US housing added $11.3 trillion in value in 2010s

by Ryan Smith22 Jan 2020

The housing recovery added $11.3 trillion to US housing values during the last decade, according to a new report by Zillow. The total value of every home in the US is now $33.6 trillion, nearly as much as the combined GDP of the world’s two largest economies – the US ($20.5 trillion) and China ($13.6 trillion).

The $11.3 trillion in value added to the housing market since 2010 represents a more than 50% increase, according to Zillow. About 14% of that gain came from new stock entering the market, while the rest represents increased values of existing stock.

California accounted for 21.2% of the nation’s combined housing value, according to Zillow. The Golden State posted combined home values of $7.1 trillion. To exceed that value, you’d need to combine the total home values of the next four states on the list – New York ($2.7 trillion), Florida ($2 trillion), Texas ($2 trillion) and Washington ($1.1 trillion).

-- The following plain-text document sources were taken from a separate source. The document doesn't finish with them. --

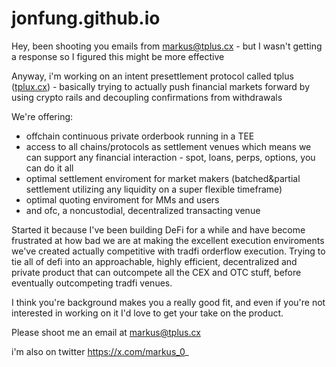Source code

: # jonfung.github.io

Hey, been shooting you emails from markus@tplus.cx - but I wasn't getting a response so I figured this might be more effective

Anyway, i'm working on an intent presettlement protocol called tplus ([tplux.cx](https://tplus.cx/)) - basically trying to actually push financial markets forward by using crypto rails and decoupling confirmations from withdrawals

We're offering:

- offchain continuous private orderbook running in a TEE
- access to all chains/protocols as settlement venues which means we can support any financial interaction - spot, loans, perps, options, you can do it all
- optimal settlement enviroment for market makers (batched&partial settlement utilizing any liquidity on a super flexible timeframe)
- optimal quoting enviroment for MMs and users
- and ofc, a noncustodial, decentralized transacting venue

Started it because I've been building DeFi for a while and have become frustrated at how bad we are at making the excellent execution enviroments we've created actually competitive with tradfi orderflow execution. Trying to tie all of defi into an approachable, highly efficient, decentralized and private product that can outcompete all the CEX and OTC stuff, before eventually outcompeting tradfi venues.

I think you're background makes you a really good fit, and even if you're not interested in working on it I'd love to get your take on the product.

Please shoot me an email at markus@tplus.cx

i'm also on twitter
https://x.com/markus_0_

“In 2010, Americans were grappling with falling home values, unsold subdivisions, and sky-high foreclosure rates, while policymakers were working to stimulate demand,” said Jeff Tucker, economist at Zillow. “A decade later, we’re facing a very different set of challenges, as a persistent shortage of new homes and starter homes has kept home prices rising out of reach for many would-be first-time homebuyers. More and more of the nation’s wealth is now tied up in our homes, as workers in some of the world’s most economically productive cities, such as San Francisco, San Jose and Seattle, have raced to get a foothold in homeownership there, driving hp prices with their fierce competition.”

While home values seem to have well and truly recovered, that recovery has its downside. Eighty-six percent of the growth nationally has come from appreciation in prices of existing homes, and inventory remains tight.

“Most of this growth has come from rising prices for the same homes, not from actually building more homes, a troubling trend when it comes to affordability,” Tucker said.